A Gerry Mulligan chart, originally for the Woody Herman orchestra, was played with verve and underlined the fact that Mulligan was probably as important as an arranger as he was as a saxophonist---his work was as important a component as anyone's of the seminal Miles Davis Birth of the Cool sessions, for example.  Excellent solo from Paul Nedzela on baritone sax (Mulligan's instrument).

Ted Nash's arrangement of Clifford Brown's Ceora was a bit heavy on flutes and a maybe a bit fussily arranged for my taste, but still very enjoyable, as was the other Nash arrangement on the program, Chick Corea's 3/4 tune Windows,

Generally a high standard of soloing. Wish I could be certain of who played which solo, and remember more clearly to credit some excellent players. More detail, perhaps, after I look back at the program.

A fast, punchy arrangement of a tune I think they attributed to Charlie Parker (but was it Donna Lee? I thought that was actually written by Miles Davis...) was top-notch. A good solo on alto from Sherman Irby.

A piece by a youngish trombonist with the band, titled "God's Trombones". I'm embarassed I don't remember this well enough to really give a critical appraisal; I remember enjoying it.

The concert finished with "Braggin' in Brass", the sole Ellington piece of the night, with Marsalis' in his prefatory monologue drawing attention to the fact that this is a showpiece for a difficult trombone part. In fact, the opening muted trumpets were pretty impressive too, but the three trombones' unison on the superfast, syncopated trombone chorus was unbelievable---they sounded like one instrument.  (Hard to be certain without an audio record, but it seems like the unison was tighter than in the 2010 video from a Havana concert that is linked above.) This was the evening's other piece featuring a Marsalis solo, and it was a good one, pretty long and getting into long, fast boppish lines although--- very minor cavil, but one I think I've noticed in some other Marsalis performances --- the next to-last-phrase seemed to be winding up for a concluding exclamation point, but the last phrase didn't quite provide it, ending a tad abruptly.

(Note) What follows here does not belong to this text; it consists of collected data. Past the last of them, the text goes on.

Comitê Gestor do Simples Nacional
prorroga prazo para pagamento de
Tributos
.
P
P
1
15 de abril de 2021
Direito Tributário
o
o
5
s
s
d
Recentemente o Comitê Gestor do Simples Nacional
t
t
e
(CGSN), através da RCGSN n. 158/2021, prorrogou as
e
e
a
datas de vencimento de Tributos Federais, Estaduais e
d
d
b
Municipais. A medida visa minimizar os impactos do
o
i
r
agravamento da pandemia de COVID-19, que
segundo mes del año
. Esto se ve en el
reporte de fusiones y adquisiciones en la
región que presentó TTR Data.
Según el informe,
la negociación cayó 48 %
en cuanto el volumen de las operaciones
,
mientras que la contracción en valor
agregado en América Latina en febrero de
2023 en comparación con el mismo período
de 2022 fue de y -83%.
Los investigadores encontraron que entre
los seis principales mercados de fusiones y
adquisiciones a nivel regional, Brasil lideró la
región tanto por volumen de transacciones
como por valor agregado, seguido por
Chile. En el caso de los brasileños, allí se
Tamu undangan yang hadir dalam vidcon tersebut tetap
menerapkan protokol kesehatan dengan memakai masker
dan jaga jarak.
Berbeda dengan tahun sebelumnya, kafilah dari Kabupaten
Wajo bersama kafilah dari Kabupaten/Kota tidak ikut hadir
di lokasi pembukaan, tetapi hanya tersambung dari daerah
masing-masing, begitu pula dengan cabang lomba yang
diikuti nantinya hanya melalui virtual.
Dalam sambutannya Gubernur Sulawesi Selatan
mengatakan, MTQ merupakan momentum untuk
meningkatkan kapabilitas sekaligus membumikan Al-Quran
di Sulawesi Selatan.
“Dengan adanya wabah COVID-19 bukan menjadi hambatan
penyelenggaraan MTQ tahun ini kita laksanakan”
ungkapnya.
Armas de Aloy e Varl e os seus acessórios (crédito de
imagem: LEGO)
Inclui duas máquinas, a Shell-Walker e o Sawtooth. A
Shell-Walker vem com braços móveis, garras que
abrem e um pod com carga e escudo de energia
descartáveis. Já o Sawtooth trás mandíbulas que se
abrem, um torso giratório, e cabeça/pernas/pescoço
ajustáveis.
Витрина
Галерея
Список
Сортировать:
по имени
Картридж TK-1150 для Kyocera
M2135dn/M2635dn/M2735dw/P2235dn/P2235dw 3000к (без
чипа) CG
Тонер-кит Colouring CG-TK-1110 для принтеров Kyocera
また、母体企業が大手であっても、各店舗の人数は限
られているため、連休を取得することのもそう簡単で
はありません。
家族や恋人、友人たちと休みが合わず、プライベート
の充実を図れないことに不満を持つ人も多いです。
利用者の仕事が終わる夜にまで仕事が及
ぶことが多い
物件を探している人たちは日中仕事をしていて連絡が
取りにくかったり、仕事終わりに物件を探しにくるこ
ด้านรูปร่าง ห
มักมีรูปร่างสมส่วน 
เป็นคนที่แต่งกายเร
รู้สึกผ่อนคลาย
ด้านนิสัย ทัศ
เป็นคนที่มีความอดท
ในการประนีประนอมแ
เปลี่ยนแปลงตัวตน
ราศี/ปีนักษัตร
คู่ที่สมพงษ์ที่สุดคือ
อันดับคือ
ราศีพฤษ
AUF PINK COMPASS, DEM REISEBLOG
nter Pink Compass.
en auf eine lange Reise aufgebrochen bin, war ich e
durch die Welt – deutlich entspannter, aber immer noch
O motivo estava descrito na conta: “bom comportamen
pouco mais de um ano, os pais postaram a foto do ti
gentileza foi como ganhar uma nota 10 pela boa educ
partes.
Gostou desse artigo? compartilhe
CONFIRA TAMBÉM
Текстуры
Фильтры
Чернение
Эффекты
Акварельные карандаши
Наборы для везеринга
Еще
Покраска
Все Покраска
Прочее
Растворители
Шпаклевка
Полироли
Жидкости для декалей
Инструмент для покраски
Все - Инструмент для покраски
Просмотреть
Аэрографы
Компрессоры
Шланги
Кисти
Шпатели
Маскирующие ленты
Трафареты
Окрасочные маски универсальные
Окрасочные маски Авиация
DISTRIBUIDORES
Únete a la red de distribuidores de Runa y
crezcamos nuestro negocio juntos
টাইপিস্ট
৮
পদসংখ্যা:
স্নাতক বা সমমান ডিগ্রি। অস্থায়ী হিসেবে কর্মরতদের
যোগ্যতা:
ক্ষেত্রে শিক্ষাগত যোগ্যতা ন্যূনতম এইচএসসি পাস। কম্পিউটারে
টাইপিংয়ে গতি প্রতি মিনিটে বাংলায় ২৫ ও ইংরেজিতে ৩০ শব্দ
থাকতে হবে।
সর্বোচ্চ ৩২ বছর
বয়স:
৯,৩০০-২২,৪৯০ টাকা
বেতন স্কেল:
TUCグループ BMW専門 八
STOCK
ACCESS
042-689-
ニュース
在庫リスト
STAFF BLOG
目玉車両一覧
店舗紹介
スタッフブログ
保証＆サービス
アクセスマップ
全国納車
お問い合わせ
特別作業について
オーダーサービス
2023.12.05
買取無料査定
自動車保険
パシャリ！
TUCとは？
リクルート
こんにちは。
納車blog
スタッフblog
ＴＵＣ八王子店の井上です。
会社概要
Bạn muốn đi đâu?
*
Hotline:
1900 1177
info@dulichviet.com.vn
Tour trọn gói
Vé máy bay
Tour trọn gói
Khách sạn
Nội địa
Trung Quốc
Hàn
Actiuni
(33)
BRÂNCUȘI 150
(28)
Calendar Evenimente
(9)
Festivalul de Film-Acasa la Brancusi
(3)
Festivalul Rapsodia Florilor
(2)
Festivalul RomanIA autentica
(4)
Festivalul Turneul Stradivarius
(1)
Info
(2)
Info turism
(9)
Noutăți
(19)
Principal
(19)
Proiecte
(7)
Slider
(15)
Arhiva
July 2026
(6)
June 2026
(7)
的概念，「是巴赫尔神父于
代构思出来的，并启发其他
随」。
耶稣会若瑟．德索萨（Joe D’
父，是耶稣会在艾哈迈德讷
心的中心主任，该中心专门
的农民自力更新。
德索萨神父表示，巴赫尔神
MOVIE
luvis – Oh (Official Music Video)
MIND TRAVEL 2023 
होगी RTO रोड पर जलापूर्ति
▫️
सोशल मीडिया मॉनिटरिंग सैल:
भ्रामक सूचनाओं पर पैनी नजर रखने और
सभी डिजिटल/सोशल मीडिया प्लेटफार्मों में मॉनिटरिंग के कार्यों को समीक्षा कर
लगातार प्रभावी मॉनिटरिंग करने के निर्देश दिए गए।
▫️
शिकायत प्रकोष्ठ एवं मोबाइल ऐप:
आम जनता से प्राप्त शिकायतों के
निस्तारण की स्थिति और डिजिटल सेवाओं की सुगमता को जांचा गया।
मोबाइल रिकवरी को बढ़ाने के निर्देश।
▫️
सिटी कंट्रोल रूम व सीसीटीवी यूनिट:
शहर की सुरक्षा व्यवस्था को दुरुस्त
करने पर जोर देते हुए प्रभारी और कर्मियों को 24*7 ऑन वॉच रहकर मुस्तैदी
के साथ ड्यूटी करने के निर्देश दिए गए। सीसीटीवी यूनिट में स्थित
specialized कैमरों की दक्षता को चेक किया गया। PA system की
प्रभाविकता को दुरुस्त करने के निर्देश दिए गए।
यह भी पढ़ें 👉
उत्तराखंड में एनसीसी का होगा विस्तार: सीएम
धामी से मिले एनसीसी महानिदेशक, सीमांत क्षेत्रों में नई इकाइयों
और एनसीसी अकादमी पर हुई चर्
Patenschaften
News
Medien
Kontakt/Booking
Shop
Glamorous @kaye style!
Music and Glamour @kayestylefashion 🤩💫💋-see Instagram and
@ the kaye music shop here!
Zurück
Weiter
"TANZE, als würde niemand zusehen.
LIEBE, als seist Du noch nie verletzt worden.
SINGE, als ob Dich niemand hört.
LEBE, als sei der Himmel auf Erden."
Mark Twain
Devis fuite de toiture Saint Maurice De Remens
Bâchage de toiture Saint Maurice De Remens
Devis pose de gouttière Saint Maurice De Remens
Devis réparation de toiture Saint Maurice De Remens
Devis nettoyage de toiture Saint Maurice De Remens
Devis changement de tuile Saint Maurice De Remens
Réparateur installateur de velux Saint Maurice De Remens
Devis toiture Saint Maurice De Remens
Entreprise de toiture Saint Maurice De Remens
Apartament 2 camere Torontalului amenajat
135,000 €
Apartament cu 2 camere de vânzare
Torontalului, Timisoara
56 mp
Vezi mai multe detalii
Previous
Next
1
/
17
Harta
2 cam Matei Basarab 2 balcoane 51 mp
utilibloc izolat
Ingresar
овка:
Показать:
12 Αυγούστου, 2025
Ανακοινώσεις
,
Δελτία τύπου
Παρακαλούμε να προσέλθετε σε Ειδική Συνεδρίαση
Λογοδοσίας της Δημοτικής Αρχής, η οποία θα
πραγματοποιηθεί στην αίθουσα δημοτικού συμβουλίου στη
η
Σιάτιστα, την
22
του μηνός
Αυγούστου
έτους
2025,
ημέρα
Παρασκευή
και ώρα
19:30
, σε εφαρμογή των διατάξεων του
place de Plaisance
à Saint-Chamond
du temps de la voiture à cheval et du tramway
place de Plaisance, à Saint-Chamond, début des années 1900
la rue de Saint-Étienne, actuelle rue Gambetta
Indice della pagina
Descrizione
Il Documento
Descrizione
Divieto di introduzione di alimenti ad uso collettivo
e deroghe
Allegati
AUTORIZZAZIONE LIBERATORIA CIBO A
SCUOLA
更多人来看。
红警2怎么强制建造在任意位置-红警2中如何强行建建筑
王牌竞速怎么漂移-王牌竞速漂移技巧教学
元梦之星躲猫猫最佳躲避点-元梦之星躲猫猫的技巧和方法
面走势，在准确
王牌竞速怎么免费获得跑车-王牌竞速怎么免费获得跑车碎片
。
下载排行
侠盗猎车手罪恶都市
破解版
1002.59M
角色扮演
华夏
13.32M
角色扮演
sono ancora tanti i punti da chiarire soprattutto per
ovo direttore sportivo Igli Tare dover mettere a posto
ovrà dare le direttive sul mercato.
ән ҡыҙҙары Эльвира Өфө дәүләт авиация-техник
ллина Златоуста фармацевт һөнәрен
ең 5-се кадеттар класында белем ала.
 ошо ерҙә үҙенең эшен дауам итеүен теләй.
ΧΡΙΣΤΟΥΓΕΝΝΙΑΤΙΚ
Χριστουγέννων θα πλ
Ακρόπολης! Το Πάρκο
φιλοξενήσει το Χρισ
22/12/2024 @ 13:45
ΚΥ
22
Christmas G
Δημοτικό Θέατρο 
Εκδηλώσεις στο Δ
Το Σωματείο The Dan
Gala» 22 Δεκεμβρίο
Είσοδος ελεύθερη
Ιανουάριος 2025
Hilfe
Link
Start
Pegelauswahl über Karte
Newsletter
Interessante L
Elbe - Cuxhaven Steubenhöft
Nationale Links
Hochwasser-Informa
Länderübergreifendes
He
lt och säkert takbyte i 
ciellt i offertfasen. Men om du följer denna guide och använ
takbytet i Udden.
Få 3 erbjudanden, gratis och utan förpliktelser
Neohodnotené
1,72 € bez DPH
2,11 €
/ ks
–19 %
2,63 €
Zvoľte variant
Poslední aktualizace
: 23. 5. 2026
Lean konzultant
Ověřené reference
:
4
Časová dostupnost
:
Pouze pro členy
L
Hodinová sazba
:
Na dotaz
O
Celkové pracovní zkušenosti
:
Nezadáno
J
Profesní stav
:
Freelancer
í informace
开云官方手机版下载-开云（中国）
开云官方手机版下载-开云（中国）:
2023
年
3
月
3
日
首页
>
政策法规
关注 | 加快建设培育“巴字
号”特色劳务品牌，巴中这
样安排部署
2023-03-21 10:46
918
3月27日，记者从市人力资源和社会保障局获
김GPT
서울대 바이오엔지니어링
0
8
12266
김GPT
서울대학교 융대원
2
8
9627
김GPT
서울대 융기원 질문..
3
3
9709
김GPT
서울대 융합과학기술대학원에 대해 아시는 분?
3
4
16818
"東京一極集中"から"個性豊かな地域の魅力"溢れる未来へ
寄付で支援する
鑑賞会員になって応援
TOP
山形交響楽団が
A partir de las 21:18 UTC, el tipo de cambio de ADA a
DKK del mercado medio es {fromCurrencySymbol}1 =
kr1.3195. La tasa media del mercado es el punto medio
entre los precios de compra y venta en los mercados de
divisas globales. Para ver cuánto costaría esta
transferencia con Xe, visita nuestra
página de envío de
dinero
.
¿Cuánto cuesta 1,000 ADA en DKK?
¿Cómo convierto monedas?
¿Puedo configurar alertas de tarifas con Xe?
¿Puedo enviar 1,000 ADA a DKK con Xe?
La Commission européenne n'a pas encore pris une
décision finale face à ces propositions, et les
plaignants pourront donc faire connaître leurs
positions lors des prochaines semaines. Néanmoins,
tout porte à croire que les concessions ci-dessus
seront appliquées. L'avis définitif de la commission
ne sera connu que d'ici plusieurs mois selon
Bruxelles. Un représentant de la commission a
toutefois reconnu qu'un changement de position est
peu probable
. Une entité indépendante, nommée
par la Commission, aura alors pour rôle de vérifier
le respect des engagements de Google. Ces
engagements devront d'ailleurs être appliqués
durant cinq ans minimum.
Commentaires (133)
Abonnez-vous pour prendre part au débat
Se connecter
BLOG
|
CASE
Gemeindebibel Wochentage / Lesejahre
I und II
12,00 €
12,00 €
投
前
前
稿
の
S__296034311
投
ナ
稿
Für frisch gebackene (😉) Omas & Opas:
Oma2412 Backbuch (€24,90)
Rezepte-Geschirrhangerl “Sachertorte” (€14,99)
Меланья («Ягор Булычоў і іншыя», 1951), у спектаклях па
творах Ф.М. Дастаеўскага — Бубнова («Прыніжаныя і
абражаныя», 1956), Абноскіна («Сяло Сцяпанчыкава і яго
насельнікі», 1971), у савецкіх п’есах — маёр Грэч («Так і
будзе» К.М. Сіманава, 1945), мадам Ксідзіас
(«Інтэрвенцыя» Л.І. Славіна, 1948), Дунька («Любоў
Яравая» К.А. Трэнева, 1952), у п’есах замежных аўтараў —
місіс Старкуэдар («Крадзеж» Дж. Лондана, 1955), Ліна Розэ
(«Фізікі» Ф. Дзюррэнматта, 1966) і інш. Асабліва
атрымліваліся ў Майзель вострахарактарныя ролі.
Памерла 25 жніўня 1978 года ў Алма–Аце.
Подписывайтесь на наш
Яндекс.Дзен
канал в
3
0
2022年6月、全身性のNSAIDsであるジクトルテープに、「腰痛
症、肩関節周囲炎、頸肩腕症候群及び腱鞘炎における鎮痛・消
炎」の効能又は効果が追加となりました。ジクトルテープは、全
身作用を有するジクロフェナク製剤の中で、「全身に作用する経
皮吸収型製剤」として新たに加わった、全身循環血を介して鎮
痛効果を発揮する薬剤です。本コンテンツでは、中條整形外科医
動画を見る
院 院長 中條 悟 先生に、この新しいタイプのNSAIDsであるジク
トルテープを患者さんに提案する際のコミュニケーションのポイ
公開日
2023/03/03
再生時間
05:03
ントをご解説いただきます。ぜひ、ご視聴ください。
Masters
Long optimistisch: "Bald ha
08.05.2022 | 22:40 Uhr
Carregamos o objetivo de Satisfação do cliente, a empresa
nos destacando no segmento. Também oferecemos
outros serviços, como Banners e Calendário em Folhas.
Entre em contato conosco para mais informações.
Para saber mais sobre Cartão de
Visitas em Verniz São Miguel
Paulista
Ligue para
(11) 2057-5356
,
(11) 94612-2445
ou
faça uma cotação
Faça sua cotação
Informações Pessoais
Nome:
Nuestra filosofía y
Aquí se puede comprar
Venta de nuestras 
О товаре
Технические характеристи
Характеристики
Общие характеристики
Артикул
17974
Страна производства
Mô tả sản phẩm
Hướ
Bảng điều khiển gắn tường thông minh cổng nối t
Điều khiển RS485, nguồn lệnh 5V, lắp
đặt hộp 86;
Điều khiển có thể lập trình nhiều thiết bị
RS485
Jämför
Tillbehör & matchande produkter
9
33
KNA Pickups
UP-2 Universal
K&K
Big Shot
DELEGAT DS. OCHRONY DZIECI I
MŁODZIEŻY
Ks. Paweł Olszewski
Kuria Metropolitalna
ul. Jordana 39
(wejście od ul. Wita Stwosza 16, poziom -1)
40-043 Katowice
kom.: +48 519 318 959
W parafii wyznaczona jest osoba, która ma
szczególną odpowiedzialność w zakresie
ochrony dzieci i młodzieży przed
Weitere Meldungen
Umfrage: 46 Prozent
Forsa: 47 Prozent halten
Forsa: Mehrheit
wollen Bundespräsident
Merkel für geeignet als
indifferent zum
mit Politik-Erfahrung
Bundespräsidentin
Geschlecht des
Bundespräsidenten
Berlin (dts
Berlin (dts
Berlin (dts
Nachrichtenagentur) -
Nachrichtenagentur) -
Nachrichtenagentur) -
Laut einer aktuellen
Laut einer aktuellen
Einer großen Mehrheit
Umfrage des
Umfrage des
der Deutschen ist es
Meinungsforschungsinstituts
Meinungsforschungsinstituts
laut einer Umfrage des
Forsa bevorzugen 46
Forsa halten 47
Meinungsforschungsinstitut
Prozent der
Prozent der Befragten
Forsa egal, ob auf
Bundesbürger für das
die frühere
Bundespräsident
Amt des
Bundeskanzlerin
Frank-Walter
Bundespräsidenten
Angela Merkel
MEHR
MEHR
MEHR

Sound was good for the Lensic, where I've occasionally endured serious problems (a fabulous concert by pianist Kenny Werner a few years back was marred by extremly distorted and loud amplification of the piano). The LCJO brings their own sound-man with them (he could be heard encouraging the band and reacting to solos on occasion, a nice touch that helped to get the crowd into it too), and this is a very good thing. The mix, if perhaps a tad bright, was very clear. My only complaint is that it was overall too loud, hurting my ears on occasion and perhaps paradoxically, probably diminishing the impact a bit --- the incredible dynamic range of a live big band being an essential part of the experience. But that's a minor point---kudos to the LCJO for recognizing the importance of sound enough to bring their own sound man and equipment to provide clarity and the right balance.

I would have liked to hear just a little more classic swing. Say, one number by Basie or one of the other southwestern territory bands that had that powerful bluesy riffing thing.

Definitely go hear these guys if they come your way. The traveling version of the band is fifteen pieces---but that's a heck of a big sound when everyone is as together as this crew is. A taste of the real thing the way it used to be, plus evidence of people continuing to do vital work for big band, like the movement from Mr. Irby's suite.